Technology assessment
Meyers Janda applied her training in continuous quality improvement to technology assessment, when, in 2003, she helped develop a new model for the process. As with product selection, technology assessment is built on breaking down complicated issues into discrete activities, then involving key people to move them forward – all the while keeping focused on the intended outcome.

Co-chaired by two physicians, the committee wrestles with the age-old question, “How do we know something is great technology or great salesmanship?” says Meyers Janda. The answer is, simply, that the answer isn’t simple. It takes a lot of research. “What we’re looking for is evidence by disinterested third parties that something performs better than what is currently available,” she says. “It’s a huge job, but we’re blessed to have one of the nation’s leading people from a technology perspective – Jan McNelly – as our director of new technology.”

McNelly, who is in the office of clinical affairs, is a 30-year healthcare veteran who “loves data,” says Meyers Janda. With the support of a data analyst, McNelly produces reports for physicians and administrators to consider when making new-technology decisions. Once the data has been compiled and presented to the physicians, some “very challenging, thought-provoking conversations” take place, says Meyers Janda. “We now have a way to talk about the clinical evidence and how a technology will impact the patient. Then, after we gain an understanding of what it can or can’t do clinically, the economics are discussed. “It’s a privilege, from my perspective, to sit on this team and listen to the clinical conversations and rationale,” she adds.

Fairview has applied this process to technologies that cost more than a thousand dollars.

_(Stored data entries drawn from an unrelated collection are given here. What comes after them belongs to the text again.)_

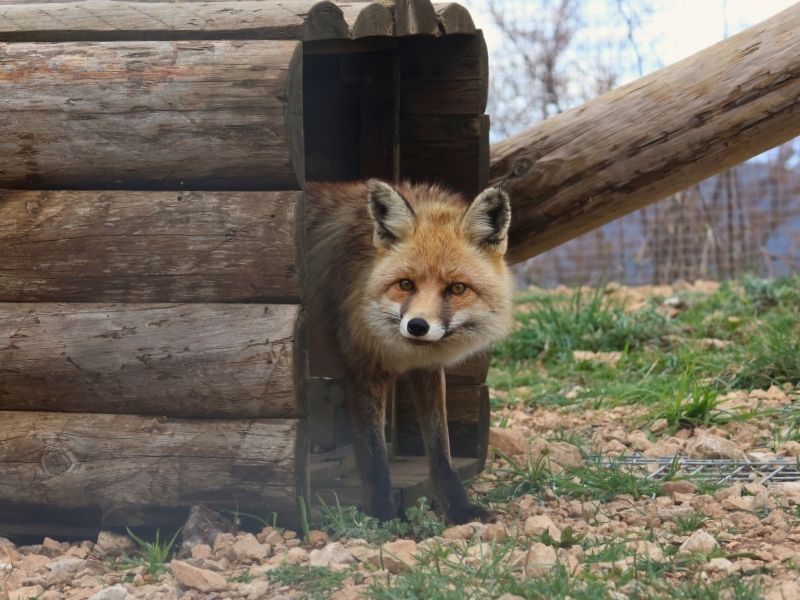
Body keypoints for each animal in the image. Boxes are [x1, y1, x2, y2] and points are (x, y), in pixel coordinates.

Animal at [306, 179, 514, 524]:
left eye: (457, 288)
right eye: (405, 284)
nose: (417, 326)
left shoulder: (428, 370)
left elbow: (441, 448)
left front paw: (458, 508)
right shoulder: (362, 372)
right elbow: (375, 458)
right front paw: (383, 517)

But what about those that cost less? “We have tended to deal with those issues one by one at each of our care systems,” says Meyers Janda.

Service Line Solutions
Recently, Meyers Janda participated in a pilot project for Premier Inc.’s “Service Line Solutions,” which attempts to leverage Premier’s repository of hospital clinical performance data with supply chain utilization, labor and staffing, and quality and safety. Working with Fairview, a Premier team came to the IDN to look at the clinical indicators of Fairview’s cardiovascular service line. They examined such things as length of stay, outcomes, complications and readmissions. Next, they looked at the costs associated with those outcomes. Finally, plugging those findings into Premier’s national clinical and supply chain database, the team helped Fairview identify opportunities from both a clinical perspective and resource-management perspective.

“[The process] grounds you in how you’re performing clinically,” she says. “That’s the key to what we do. Once you understand clinical performance, you can explore the questions, ‘Given those outcomes, how are we managing the resources, and how can we do that better?’ It’s not about cost; it’s about clinical care first and then allowing us to create a platform to manage resources. That’s why this is different.

“I’m not sure that we, as supply chain professionals, think enough about – and seek to understand – the clinical results the organization is achieving or not achieving; and then ask, ‘How do the resources we supply help or hinder the outcomes we’re seeking to achieve?’”

Looking at problems and processes, breaking them down into discrete activities, engaging stakeholders in examining them and instituting procedures to improve them. It’s a process that never ends. And Meyers Janda wouldn’t have it any other way. “I have a core belief there’s always an opportunity to improve something,” she says.

About a year ago, a person on her team looked at her and commented, “You’re never done.” For Chris Meyers Janda, that was a compliment.